Aunque los miembros de la Mont Pelerin miran con recelo el primer año de gobierno de Sebastián Piñera en Chile (“mucho asistencialismo”, reclaman), concluyen que se trata de un caso aislado en una región que –salvo Santos, en Colombia– evidencia, nuevamente, el avance del populismo socialista de Hugo Chávez. Como era de suponer, el triunfo de Ollanta Humala en Perú les cayó como un balde de agua fría y, lo que es peor, ahora tienen que enfrentar la segunda vuelta con la controvertida carta de Keiko Fujimori como su mejor opción.

El “caso aislado”, como se refieren a Chile, tampoco es una buena noticia para el gobierno de Sebastián Piñera. Quedar rodeado por el trío Ollanta, Evo y Cristina no es el mejor escenario para una política exterior que, al menos desde el punto de vista de la inteligencia militar, siempre consideró 2012 como el año de mayor riesgo en lo que a convivencia limítrofe se refiere. Para eso se preparó la cancillería, estableciendo un diálogo directo entre Piñera y su par boliviano (el mismo que hoy parece interrumpido ante la nueva ofensiva marítima de Morales) y las mejores y más cordiales relaciones con la presidenta argentina, aunque ello supusiera homenajear en conjunto a Perón y a Allende. La alternativa de Keiko tampoco es segura, tanto por las cuentas pendientes que su extraditado padre pueda tener con nuestro país como por el propio populismo que pueda incubar la candidata (después de todo, al igual que Humala, también llamó a Chile a pedir disculpas, aunque al menos evitó incluir la guerra del Pacífico en el petitorio).

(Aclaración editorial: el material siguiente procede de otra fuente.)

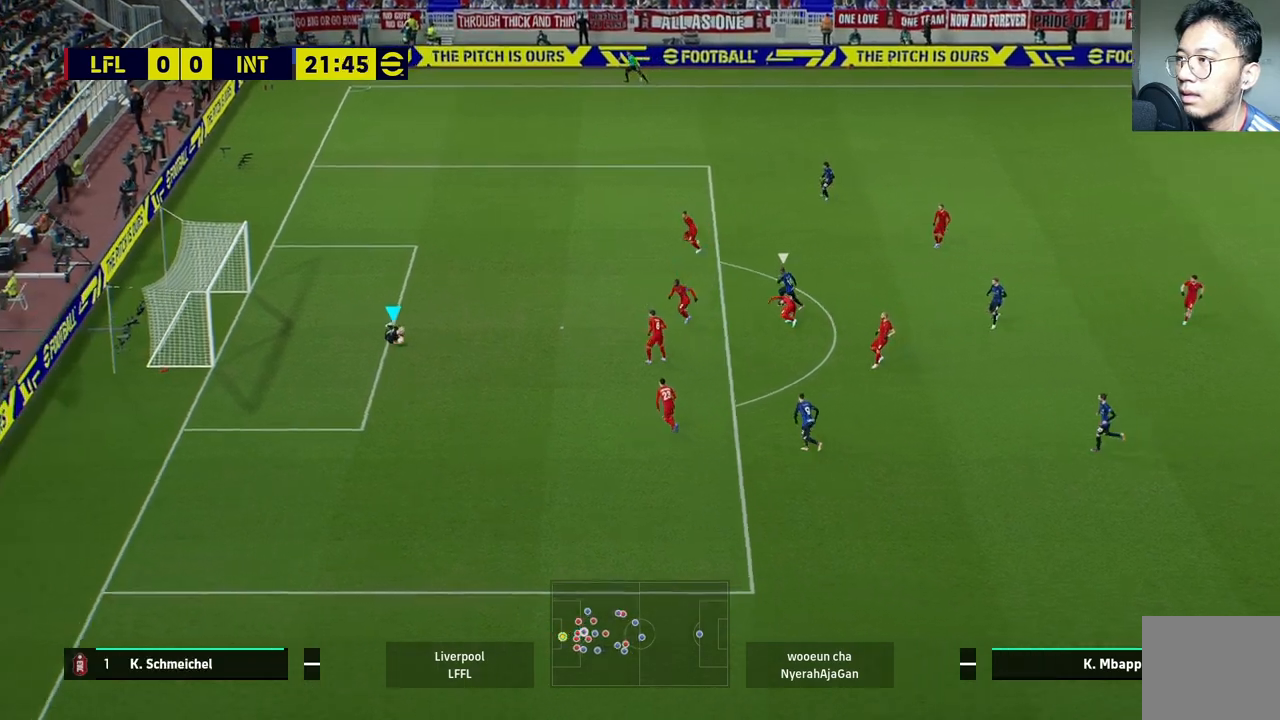
{"buttons": ["R2"], "left_stick": "right", "right_stick": "center", "events": [[167, "left_stick", "center"], [283, "left_stick", "right"], [433, "R2", "down"]]}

Probablemente, la mayor apuesta diplomática chilena es la desarrollada con Ecuador, país con el cual los problemas limítrofes con Perú resultan una causa común. Pero las políticas de Rafael Correa tampoco permiten ubicarlo en la órbita piñerista, dejando siempre un espacio para la duda en lo que a respaldos internacionales se refiere.

Queda por resolver la manifestación práctica de esa alianza entre iguales a la que convocó Brack Obama en Santiago y su influencia final que pueda tener en la región. Porque ahí sí que Chile puede jugar un rol articulador.